Message ID | alpine.LNX.2.20.1605282232330.2043@monopod.intra.ispras.ru |
---|---|
State | New |
Headers | show |
On Sat, 28 May 2016, Alexander Monakov wrote: > For unsigned A, B, 'A > -1 / B' is a nice predicate for checking whether 'A*B' > overflows (or 'B && A > -1 / B' if B may be zero). Let's optimize it to an > invocation of __builtin_mul_overflow to avoid the divide operation. Hmm, that division by zero thing is a good point. I may be confusing with dereferencing a null pointer, but I believe that some languages catch the corresponding signal, so by removing that division you would be changing the behavior. I wish we had a -fno-divisions-by-zero or equivalent, but otherwise this may require an extra check like tree_expr_nonzero_p, although we are quite inconsistent about this (we don't simplify x/x to 1, but we do simplify 0%x to 0 if x is not (yet) known to be the constant 0). We'll see what the reviewers think... Any plan on optimizing the 'B && ovf' form?

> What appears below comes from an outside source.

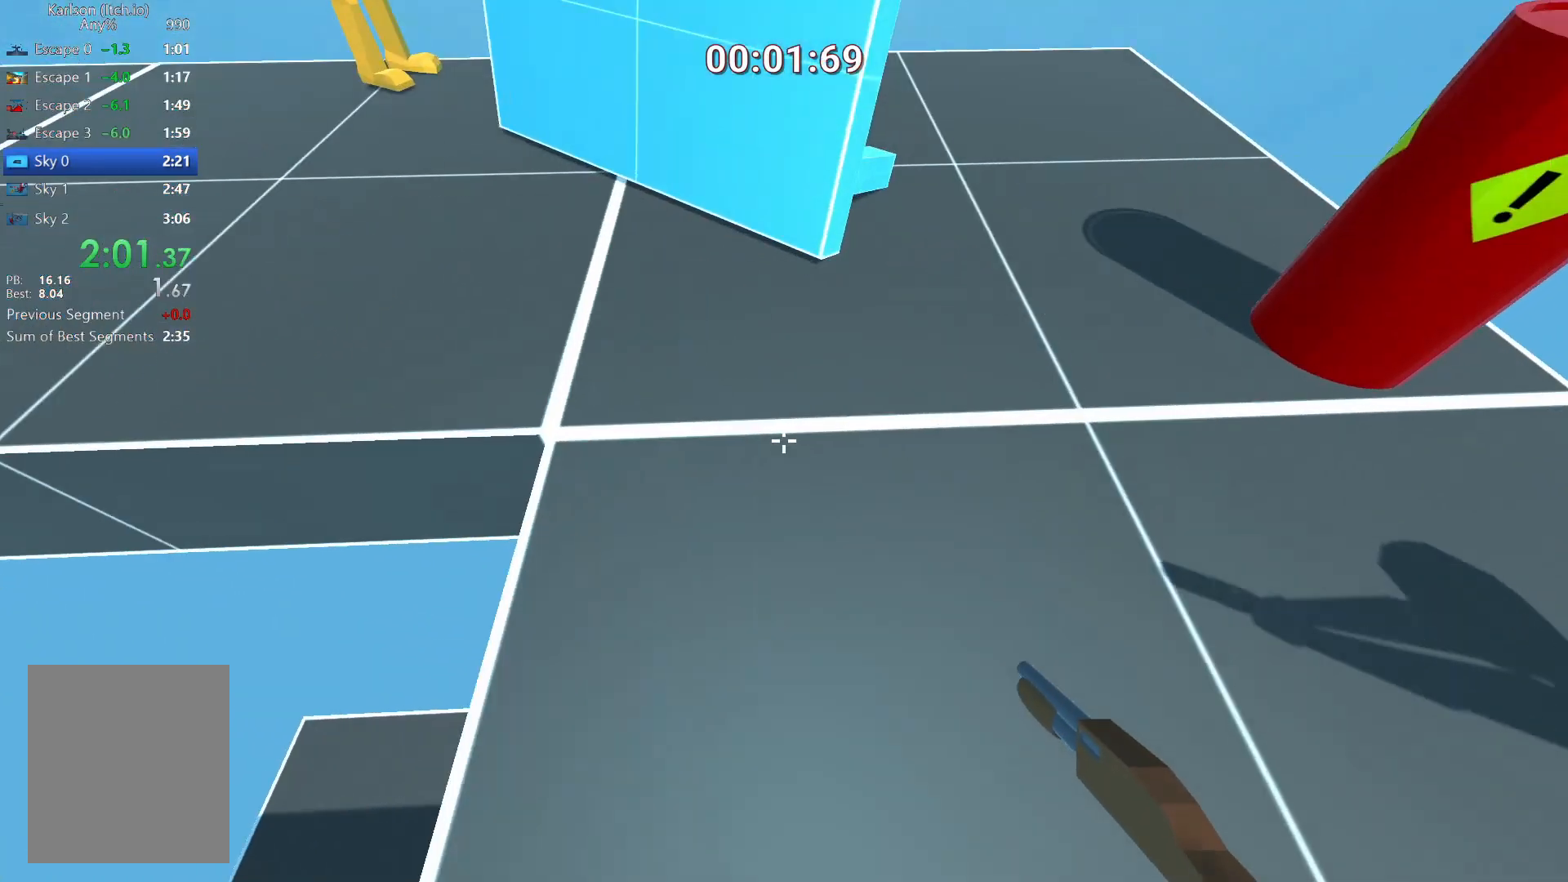
{"keys": ["a", "space"], "mouse": ["left"], "events": [[42, "w", "up"], [167, "d", "up"], [167, "space", "down"], [250, "s", "down"], [292, "a", "down"], [375, "mouse_left", "down"], [375, "s", "up"], [459, "s", "down"], [500, "s", "up"]]}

On Sat, 28 May 2016, Alexander Monakov wrote: > For unsigned A, B, 'A > -1 / B' is a nice predicate for checking whether 'A*B' > overflows (or 'B && A > -1 / B' if B may be zero). Let's optimize it to an > invocation of __builtin_mul_overflow to avoid the divide operation. I forgot to ask earlier: what does this give for modes / platforms where umulv4 does not have a specific implementation? Is the generic implementation worse than A>-1/B, in which case we may want to check optab_handler before doing the transformation? Or is it always at least as good? (I didn't ask because I was assuming the latter, but I am not 100% certain)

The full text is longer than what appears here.